### Work order 1
Change "militiamen" to "fighters" in the part of the Libya news report starting at "TUNISIA: Woman who" and ending at "a defecting soldier.", and write that part out.
### Work order 2
Extend the Libya news report by writing what comes after its last sentence.

### Source extract
:::::
Rebels battled Moammar Gadhafi’s forces in eastern Libya, and NATO warplanes struck Tripoli early today in the heaviest bombing of the Libyan capital in weeks.

Overnight, NATO warplanes struck a building said to be used by a military intelligence agency. Another targeted a government building that officials said was sometimes used by parliament members. Two other strikes appeared to hit the compound housing members of Gadhafi’s family.

Heavy fighting was reported south of Ajdabiya, a rebel-held town about 90 miles south of Benghazi, the rebel headquarters in the east.

Meanwhile, the first supply ship in five days reached Misrata. The vessel was chartered by the International Committee of the Red Cross.

The U.N. refugee agency said an overcrowded ship carrying up to 600 people trying to flee Libya sank just outside the port of Tripoli on Friday. The fate of its passengers was not known.

TUNISIA: Woman who said soldiers raped her flees.

A Libyan woman who became a symbol of her country’s repression after security forces tried to silence her allegations of rape at the hands of Gadhafi militiamen said Monday that she has escaped to neighboring Tunisia with the help of a defecting soldier.
:::::
(Stored dataset items)
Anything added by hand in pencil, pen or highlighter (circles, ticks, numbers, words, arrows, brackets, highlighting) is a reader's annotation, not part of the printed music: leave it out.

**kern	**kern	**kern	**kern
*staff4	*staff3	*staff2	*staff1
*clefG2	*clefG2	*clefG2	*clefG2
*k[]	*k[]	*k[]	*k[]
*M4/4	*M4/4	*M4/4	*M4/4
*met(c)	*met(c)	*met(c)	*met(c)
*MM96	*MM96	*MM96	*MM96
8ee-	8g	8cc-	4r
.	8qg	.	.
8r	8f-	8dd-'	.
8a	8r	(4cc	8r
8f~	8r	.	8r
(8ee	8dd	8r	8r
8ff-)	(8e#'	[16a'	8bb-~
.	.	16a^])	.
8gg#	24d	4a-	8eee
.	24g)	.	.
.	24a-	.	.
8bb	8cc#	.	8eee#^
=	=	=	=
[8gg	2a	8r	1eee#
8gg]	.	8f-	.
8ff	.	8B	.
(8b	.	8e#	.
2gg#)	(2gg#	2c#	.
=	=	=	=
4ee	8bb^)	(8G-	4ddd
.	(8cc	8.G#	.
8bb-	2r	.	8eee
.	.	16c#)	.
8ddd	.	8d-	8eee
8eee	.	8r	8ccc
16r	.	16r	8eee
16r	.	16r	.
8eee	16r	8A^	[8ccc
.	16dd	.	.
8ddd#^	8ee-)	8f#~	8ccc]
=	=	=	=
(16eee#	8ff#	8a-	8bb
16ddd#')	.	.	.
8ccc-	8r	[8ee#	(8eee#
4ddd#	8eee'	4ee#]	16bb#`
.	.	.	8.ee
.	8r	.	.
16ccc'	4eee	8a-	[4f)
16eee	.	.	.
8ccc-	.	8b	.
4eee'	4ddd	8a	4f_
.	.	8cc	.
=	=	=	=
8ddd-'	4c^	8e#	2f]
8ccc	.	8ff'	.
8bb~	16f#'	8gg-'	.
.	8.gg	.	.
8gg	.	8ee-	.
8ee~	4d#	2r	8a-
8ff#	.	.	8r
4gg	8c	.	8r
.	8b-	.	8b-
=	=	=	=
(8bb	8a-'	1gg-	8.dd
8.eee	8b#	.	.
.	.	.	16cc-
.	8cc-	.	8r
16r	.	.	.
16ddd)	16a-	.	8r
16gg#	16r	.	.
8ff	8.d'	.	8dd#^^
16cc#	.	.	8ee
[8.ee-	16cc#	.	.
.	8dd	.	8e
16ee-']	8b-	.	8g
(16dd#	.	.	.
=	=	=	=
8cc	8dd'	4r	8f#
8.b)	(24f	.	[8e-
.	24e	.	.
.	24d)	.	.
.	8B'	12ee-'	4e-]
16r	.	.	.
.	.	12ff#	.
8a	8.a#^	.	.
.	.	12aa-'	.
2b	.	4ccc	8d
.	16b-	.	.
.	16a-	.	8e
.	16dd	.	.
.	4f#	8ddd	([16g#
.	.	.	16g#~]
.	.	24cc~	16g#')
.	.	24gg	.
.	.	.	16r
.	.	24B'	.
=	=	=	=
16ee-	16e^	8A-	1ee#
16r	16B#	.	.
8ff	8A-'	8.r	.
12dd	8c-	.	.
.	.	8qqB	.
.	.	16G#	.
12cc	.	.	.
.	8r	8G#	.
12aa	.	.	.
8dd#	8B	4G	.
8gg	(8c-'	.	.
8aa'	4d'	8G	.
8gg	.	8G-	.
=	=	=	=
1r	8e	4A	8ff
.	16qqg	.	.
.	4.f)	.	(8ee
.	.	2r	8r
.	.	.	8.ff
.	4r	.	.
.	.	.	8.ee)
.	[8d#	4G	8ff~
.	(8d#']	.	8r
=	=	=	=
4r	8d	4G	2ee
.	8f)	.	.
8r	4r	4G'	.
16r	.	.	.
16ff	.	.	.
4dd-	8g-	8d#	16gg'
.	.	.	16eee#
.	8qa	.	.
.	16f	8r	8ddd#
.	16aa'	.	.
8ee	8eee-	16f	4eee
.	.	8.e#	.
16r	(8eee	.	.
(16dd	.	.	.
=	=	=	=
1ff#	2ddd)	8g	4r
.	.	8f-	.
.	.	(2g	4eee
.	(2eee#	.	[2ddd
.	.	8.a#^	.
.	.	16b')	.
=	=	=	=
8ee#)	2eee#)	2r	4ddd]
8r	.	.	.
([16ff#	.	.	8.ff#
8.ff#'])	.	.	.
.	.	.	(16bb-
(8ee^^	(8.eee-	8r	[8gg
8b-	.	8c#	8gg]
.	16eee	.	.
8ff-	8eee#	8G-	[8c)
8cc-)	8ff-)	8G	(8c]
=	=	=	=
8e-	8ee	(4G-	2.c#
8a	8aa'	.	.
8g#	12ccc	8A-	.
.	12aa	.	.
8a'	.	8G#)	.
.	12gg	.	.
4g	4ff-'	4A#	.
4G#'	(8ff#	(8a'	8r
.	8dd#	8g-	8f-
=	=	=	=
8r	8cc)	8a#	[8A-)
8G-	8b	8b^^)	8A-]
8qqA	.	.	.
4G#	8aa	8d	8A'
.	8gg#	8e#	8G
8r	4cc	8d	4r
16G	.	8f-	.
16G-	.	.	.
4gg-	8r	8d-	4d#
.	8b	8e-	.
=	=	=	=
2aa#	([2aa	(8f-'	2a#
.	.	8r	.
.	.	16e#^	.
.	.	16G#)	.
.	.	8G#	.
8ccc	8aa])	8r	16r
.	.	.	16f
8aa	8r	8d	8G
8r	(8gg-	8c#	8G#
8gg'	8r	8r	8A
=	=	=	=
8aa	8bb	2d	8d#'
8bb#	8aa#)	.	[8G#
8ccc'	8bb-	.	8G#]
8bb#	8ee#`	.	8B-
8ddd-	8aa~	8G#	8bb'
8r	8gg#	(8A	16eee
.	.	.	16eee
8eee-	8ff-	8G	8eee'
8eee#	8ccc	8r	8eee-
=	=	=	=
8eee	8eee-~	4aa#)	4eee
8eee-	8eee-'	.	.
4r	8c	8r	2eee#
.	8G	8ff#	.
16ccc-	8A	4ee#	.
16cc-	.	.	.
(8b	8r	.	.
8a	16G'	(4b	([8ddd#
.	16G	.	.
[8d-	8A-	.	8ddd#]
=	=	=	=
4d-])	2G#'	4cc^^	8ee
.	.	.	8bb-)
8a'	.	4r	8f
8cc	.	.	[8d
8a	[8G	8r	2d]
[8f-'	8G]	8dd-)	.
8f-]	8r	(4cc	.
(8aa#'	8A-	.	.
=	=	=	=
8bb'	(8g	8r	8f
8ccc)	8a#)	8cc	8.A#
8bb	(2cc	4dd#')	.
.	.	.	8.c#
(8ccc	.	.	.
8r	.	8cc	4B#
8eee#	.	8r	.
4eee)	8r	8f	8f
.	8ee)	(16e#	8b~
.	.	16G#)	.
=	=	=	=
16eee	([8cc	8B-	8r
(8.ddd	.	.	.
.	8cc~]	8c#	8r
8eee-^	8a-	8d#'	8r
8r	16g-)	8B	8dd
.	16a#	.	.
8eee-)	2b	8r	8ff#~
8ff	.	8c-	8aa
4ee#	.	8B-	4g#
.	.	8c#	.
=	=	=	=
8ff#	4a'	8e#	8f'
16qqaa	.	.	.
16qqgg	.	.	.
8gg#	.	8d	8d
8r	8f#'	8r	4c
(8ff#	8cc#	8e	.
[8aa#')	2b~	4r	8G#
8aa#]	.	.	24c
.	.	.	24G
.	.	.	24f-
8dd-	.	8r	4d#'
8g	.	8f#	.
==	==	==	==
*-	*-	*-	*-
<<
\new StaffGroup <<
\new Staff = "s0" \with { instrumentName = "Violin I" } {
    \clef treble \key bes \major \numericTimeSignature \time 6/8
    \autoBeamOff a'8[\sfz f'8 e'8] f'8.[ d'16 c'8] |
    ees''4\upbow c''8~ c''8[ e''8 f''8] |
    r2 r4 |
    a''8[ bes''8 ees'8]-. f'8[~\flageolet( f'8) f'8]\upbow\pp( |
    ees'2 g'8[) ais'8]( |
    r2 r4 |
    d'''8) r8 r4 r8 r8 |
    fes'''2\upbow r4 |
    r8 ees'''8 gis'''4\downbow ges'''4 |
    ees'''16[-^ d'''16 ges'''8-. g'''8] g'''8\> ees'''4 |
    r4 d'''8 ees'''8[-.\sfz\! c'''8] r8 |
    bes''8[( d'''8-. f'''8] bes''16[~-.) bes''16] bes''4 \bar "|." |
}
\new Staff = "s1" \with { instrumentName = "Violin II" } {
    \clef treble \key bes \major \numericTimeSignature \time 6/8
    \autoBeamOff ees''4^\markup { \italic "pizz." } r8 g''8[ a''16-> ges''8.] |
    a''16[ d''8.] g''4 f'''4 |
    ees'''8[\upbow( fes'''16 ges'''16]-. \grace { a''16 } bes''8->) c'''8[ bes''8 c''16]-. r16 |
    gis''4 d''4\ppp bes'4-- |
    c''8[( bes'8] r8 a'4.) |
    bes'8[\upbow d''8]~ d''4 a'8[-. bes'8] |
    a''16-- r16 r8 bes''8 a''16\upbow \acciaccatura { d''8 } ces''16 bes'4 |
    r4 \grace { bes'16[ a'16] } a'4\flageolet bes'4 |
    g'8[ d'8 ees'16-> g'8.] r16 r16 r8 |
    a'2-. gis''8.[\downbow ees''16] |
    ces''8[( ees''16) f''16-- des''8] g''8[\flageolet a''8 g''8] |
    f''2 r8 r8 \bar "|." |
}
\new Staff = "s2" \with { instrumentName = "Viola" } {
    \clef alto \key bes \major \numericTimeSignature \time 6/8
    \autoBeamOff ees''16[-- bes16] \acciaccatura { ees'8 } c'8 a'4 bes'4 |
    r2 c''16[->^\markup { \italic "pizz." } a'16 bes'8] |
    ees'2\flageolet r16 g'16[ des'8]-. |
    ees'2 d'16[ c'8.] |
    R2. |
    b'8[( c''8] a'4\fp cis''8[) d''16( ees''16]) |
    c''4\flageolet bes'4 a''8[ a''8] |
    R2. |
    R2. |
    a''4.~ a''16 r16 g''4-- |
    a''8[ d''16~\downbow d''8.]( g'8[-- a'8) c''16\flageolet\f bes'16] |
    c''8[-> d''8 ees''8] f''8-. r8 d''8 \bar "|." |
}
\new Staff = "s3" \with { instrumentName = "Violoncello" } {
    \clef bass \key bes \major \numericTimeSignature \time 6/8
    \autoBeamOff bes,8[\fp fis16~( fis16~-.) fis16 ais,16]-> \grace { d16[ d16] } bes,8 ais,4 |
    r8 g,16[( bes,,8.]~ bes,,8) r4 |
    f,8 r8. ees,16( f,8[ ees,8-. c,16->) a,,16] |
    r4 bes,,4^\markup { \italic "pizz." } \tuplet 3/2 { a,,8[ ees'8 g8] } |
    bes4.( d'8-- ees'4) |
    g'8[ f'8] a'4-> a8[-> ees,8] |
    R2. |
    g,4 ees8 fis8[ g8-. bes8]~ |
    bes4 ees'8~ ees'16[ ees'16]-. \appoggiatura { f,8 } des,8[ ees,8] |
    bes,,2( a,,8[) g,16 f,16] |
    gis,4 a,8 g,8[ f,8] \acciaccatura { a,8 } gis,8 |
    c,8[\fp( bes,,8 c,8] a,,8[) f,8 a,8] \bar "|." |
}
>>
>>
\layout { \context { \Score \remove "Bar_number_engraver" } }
:::::
### Answer box 1
TUNISIA: Woman who said soldiers raped her flees.

A Libyan woman who became a symbol of her country’s repression after security forces tried to silence her allegations of rape at the hands of Gadhafi fighters said Monday that she has escaped to neighboring Tunisia with the help of a defecting soldier.

### Answer box 2
The woman, Eman al- Obeidy, told CNN on Monday that a soldier and his family had driven her in a military car to a rebel-held border crossing Thursday. She hid her face behind a traditional head covering, she said, and crossed the border as a refugee. She said she continued to fear pursuit by agents of Moammar Gadhafi and hoped to find protection from a Western government.

EGYPT: Demonstration organizer will pen book.

Wael Ghonim, the former Google executive and Egyptian revolutionary who coined the term “Revolution 2.0,” now has a deal to write a book with that name.

Houghton Mifflin Harcourt has bought the rights to publish Ghonim’s book, which will tell “the inside story of the Egyptian revolution and the lessons of the Arab Spring,” the New York publisher said in a statement.

The 30-year-old former Google executive was one of the people who mobilized protesters through technology and social media.

The book is set to be released Jan. 25.

YEMEN: Protesters fired on; 4 killed.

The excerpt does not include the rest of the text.